Australia's fast bowling great Brett Lee has come out strongly in defense of an underfire Tim Paine and stated that he's a brilliant keeper and a good captain. Michael Clarke also suggested that all the blame can't be put on the captain alone as there are more decision-makers involved.
Tim Paine hasn't had the best last 10-12 days as after becoming the first Aussie skipper to lose a Test series at home against India in 2018/19, this time around, he turned into the first Aussie captain in 32 years to face defeat at the Gabba, Australia's fortress, which was breached on Tuesday by the Indians. To top that Tim Paine's catching was also quite poor. In the second innings of the SCG Test, he dropped three chances while he let go of Washington Sundar in the first innings in Brisbane and then a really tough stumping chance of Rishabh Pant on Tuesday.
Paine was also questioned for his captaincy tactics. He hardly used Cameron Green at Gabba while few experts reckoned that he was quite defensive in his captaincy overall as well. To top that, he was also found using foul language for one of the umpires in Sydney and also for Indian cricketer Ravichandran Ashwin. Now, his future as the skipper of the side is also under scanner.
However, former Australian pacer Brett Lee has jumped to the defense of the Australian skipper and stated that he has been very good as a leader and people have made too much of the dropped chances, which isn't quite out of the blue for wicket-keepers.
“I think since he’s taken over the captaincy he’s shown real good leadership qualities,” Lee told foxsports.com.au, reported Sportstar.
“And look, there’s been a lot written about Tim Paine behind the stumps. He’s grassed a few chances, but who hasn’t? You look at all the keepers in history and I’m sure there would be plenty who had leaner periods behind the stumps. With the bat, you can’t fault him. He goes along with Marnus Labuschagne as having one of the best techniques in the team. He stood up and took on the Indian players,” he said.
Lee added that he finds him a great overall package and is quite good be it as a keeper, batsman, or captain.
“His captaincy has been really good. As I said, in Sydney there were maybe a few other things he could have tried, but put yourself in that situation — he’s under the pump, he’s had a few players go down as well, there’s chances (gone begging) when they’re trying to take those last five wickets,” he said.
“(He’s a) brilliant keeper, his batting has been outstanding, and his captaincy really sound.”
Former Australian skipper Michael Clarke also asserted that over time the power in the cricket team has gone through transition and only the captain can't be held accountable for defeats.
“When I played cricket when I grew up watching my father ... the captain was accountable in the teams I played in. Through that transition of me captaining Australia, that changed. There had become a chairman of selectors that had more pull, there had become a high performance manager that had more pull, there had become a head coach who had more pull,” Clarke told Big Sports Breakfast.
“So now, who is driving the bus? This is my point.”

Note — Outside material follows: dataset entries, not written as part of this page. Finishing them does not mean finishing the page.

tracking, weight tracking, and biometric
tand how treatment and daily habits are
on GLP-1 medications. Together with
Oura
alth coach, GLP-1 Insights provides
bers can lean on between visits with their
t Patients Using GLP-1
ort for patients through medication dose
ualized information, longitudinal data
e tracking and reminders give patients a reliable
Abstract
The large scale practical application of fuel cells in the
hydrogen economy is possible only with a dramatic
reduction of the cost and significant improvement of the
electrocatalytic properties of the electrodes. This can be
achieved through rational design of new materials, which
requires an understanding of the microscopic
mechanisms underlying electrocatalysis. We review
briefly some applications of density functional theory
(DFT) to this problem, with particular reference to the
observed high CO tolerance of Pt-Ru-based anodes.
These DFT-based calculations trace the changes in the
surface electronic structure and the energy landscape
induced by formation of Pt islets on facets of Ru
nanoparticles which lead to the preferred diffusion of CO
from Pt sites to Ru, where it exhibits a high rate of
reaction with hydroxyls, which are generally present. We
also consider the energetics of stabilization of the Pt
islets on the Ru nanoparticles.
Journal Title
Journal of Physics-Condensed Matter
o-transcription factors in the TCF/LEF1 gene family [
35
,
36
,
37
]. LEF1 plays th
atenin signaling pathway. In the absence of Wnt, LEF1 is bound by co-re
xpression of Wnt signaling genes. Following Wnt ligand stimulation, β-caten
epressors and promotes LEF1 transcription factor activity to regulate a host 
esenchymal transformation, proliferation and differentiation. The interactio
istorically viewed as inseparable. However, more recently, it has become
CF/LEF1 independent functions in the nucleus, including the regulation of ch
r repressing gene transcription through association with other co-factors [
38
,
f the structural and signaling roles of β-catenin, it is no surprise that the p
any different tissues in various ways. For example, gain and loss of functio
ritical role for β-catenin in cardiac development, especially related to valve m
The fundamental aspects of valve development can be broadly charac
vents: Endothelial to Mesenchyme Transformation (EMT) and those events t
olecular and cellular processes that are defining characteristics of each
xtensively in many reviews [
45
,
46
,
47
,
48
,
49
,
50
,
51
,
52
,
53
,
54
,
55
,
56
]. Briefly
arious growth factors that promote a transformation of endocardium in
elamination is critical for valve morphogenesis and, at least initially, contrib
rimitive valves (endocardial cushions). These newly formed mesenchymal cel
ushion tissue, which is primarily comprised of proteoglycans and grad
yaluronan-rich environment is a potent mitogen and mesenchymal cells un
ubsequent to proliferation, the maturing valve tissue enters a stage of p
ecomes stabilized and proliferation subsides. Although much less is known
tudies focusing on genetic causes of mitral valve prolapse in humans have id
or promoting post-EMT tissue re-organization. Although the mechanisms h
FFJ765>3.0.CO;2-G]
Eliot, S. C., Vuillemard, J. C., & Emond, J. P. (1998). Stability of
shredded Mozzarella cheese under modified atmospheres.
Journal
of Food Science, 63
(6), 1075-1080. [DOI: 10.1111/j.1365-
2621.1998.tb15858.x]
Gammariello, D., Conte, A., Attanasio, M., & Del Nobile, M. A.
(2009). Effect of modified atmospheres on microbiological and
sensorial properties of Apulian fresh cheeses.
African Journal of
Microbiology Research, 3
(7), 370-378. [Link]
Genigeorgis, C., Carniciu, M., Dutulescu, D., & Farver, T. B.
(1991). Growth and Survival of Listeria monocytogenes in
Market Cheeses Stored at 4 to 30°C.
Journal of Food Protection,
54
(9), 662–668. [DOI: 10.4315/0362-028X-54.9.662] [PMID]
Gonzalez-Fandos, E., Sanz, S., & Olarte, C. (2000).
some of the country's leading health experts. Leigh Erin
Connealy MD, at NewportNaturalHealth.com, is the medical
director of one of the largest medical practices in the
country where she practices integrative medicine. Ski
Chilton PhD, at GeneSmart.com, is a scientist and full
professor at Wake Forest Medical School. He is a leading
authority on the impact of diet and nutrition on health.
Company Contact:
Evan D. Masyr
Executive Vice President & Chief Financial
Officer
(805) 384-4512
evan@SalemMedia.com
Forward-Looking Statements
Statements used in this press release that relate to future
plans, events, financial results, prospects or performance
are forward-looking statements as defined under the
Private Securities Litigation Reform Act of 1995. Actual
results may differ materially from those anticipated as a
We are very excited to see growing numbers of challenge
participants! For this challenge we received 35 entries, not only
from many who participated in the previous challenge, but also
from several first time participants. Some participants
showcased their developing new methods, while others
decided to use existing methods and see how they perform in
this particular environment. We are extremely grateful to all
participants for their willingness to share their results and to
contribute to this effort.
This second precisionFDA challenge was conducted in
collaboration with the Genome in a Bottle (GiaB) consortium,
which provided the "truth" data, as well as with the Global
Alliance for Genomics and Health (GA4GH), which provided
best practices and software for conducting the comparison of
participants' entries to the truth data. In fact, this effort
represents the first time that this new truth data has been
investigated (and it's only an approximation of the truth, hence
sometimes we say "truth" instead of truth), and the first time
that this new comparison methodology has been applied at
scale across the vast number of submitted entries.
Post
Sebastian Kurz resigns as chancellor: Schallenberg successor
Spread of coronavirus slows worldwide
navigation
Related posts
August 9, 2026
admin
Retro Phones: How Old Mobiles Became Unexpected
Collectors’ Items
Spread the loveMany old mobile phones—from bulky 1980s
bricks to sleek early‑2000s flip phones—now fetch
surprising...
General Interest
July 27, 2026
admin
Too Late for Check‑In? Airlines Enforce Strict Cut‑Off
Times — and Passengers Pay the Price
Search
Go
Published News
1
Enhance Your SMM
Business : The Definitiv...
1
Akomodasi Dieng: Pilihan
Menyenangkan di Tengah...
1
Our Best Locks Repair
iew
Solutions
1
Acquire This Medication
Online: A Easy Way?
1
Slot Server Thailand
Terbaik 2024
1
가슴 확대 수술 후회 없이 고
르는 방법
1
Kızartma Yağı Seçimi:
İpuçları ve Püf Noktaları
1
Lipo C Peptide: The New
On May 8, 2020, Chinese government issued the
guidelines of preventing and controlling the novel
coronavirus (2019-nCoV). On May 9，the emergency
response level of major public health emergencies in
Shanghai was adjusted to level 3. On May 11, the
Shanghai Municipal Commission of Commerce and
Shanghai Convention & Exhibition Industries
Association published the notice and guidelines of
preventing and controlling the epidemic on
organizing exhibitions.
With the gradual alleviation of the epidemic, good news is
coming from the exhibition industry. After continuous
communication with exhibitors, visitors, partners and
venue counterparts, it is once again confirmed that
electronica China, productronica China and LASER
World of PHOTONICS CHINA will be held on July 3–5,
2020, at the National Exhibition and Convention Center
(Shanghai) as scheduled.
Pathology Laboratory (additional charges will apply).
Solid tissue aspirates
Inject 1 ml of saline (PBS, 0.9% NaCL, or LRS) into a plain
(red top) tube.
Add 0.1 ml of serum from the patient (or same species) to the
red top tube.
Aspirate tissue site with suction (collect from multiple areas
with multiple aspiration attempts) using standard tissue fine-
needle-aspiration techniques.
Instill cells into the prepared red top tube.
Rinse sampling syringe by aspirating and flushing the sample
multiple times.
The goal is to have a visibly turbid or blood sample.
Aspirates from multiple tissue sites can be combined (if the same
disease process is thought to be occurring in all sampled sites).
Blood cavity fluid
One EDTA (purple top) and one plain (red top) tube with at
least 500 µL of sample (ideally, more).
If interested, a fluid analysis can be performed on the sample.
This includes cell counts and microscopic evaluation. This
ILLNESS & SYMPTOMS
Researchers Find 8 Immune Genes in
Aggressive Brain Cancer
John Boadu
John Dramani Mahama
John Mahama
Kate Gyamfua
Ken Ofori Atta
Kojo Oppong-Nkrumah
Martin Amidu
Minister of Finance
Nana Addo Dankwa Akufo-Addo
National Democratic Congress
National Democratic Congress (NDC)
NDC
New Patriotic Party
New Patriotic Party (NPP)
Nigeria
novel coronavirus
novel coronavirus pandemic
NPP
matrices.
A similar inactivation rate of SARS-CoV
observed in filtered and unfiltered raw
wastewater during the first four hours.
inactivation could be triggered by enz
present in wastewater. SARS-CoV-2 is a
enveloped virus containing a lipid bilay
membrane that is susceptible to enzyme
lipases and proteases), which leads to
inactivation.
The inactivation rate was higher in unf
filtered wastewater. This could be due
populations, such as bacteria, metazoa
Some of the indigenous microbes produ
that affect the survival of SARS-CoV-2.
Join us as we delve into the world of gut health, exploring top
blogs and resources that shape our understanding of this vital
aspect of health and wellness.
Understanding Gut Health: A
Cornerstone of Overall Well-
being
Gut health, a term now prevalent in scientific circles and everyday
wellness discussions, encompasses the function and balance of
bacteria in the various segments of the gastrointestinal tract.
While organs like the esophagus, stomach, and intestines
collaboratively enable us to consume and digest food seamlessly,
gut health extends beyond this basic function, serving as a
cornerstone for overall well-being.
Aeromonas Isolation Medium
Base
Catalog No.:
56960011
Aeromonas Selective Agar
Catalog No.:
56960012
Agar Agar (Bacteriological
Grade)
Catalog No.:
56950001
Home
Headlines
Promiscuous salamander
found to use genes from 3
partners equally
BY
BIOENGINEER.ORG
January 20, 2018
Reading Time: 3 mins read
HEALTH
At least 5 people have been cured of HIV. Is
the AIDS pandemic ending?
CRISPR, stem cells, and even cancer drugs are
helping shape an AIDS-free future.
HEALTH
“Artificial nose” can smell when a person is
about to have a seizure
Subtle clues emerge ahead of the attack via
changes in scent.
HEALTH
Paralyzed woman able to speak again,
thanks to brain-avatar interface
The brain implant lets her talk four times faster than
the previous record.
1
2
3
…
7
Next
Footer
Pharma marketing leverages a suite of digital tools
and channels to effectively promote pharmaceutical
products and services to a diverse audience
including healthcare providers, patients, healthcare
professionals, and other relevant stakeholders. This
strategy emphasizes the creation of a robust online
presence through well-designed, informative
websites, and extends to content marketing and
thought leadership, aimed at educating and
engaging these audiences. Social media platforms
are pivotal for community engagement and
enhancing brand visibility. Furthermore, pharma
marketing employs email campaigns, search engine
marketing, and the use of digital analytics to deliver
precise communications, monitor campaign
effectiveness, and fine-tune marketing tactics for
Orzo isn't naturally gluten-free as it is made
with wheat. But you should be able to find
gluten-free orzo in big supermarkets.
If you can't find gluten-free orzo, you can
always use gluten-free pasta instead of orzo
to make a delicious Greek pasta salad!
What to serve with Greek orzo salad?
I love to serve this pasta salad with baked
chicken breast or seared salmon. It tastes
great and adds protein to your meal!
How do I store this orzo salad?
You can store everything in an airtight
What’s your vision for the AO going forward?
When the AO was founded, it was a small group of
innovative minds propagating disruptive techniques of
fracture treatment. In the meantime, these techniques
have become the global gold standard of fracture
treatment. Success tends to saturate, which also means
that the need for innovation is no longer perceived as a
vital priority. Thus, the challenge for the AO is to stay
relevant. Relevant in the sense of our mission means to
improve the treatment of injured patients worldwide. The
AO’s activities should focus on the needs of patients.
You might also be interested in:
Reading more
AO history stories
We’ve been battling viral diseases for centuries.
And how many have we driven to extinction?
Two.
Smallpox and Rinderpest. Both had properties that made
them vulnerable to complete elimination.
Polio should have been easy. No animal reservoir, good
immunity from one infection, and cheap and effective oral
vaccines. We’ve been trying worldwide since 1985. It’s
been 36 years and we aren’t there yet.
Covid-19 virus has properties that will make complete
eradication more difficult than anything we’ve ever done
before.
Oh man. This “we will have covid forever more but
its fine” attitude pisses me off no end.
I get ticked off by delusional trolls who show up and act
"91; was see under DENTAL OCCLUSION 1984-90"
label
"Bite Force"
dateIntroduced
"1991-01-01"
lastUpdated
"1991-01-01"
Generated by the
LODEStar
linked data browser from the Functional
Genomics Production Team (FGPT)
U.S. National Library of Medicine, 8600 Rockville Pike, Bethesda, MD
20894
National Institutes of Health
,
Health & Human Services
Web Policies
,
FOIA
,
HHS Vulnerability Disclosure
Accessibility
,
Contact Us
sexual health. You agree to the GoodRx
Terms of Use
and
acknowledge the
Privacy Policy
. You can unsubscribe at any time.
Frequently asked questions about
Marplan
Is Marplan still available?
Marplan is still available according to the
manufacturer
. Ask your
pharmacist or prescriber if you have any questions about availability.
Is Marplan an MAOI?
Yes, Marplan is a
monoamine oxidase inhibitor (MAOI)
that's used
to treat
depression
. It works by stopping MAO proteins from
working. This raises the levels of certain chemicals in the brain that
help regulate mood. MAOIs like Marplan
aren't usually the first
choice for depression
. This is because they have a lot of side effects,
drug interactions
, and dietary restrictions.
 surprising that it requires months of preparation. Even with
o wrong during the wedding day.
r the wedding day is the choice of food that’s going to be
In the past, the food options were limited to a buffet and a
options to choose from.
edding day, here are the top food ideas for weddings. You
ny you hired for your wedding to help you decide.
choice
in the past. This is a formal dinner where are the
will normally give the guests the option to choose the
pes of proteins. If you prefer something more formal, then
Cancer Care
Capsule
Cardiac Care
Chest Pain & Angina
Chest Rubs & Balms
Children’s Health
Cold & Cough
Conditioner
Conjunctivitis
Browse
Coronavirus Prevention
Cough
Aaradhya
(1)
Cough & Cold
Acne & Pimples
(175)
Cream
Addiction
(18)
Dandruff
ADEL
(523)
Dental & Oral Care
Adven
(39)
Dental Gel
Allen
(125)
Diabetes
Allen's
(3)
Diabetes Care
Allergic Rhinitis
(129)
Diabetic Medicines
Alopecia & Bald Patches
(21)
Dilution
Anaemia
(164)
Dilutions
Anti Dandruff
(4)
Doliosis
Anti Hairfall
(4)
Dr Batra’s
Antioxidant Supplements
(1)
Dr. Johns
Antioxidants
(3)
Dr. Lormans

He also pointed out Australia's negative attitude as one of the reasons for their 1-2 loss to a depleted Indian side, which was missing as many as seven first-choice players for the Gabba Test and had to play two net bowlers, who were named as injury replacements owing to lack of choices in the squad.
“I thought we might have been a tad negative at certain stages throughout because we were scared to lose versus attack hard and look to win the game,” Clarke said on Big Sports Breakfast.
“At the end of the day, whether we lost with 20 overs left in the game or on the last ball of the game, it didn’t matter. We had to win that game to win that trophy. I sort of feel we should have approached the first ball of that game to the last ball of that game with a bit more of that attitude.”